A requirement common to all kinds of insider trading is “scienter,” which, simply put, is an intent to deceive, manipulate or defraud. Thus, in order to establish a criminal violation of the securities laws, the government must show that the defendants acted with the knowledge that they had violated the securities laws.

The Court of Appeals summarized the elements of the tippee’s liability: first, it must derive from the tipper’s breach of a fiduciary duty, not from trading on material non-public information; second, the tipper must receive a personal benefit in exchange for the disclosure; and third, the recipient of the tip, the “tippee,” is liable only if he knows, or should have known, of the breach and utilized the information either to trade the security or further tip the information.

The element missing in the cases against Chiasson and Newman, according to the Court of Appeals, was proof, beyond a reasonable doubt, that they knew the tippers had personally benefitted from the disclosure. In fact, there was no evidence that Chiasson and Newman even knew the identity of the ultimate sources of the non-public information (who have not been prosecuted), let alone that the sources derived a personal benefit.

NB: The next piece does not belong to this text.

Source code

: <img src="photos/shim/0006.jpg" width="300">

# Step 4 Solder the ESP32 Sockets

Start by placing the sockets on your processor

While what it did was not without precedent, the Court of Appeals adopted as narrow a definition of insider trading as you will find anywhere. The court also suggested that perhaps it was too easy to convict traders and even that the government was getting a bit too aggressive in bringing insider trading cases. In other words, the Court of Appeals was concerned that the law does not require a “symmetry of information,” so that a prosecutor should not see a crime wherever there is unequal access to information.

Those are fair points, but the cases of Chiasson and Newman were not particularly good vehicles for making them. Both were evidently aware that they were trading on information unavailable to others, no matter how diligently the others worked to discover it. Both, and especially Chiasson, made substantial profits on their trades.

So what are the broader ramifications of the decision? For one thing, it will have no impact on prosecutions such as those of Raj Rajaratnam, co-founder of Galleon Group LLC, and Mathew Martoma of S.A.C. Capital Advisors L.P., which did not involve a long chain of tippers and in which the jurors were required to find that Rajaratnam and Martoma were aware that the tippers had gained a personal benefit.

Where the government will be hamstrung is in cases similar to Chiasson’s and Newman’s, in which the source of the information is remote from, or unknown to, the tippee who trades on it. Where there is a chain of sources, or a far flung network disseminating information, a conviction may be virtually impossible.

Is this good as a matter of policy? It really depends upon whether you think it is too easy for the government to obtain convictions in insider trading cases. After all, the Dell and Nvidia trades of Chiasson and Newman have the potential to undermine investor confidence in the markets just as much as the most aggravated examples of insider trading which led to long sentences for other traders. The average investor is unlikely to see the relevance of whether a trader knew that a remote source of information benefitted from the tip or indeed whether there even was a benefit to the source.

You can debate the wisdom of what the Court of Appeals did, but what you can’t debate is that we need a statute to put the matter to rest for the sake of the criminal justice system, the SEC and professionals who must evaluate the information they receive on a daily basis.

Endnotes

1 United States v. Newman, Docket Nos. 13-1837-cr and 13-1917-cr (2d Cir. Dec. 10, 2014).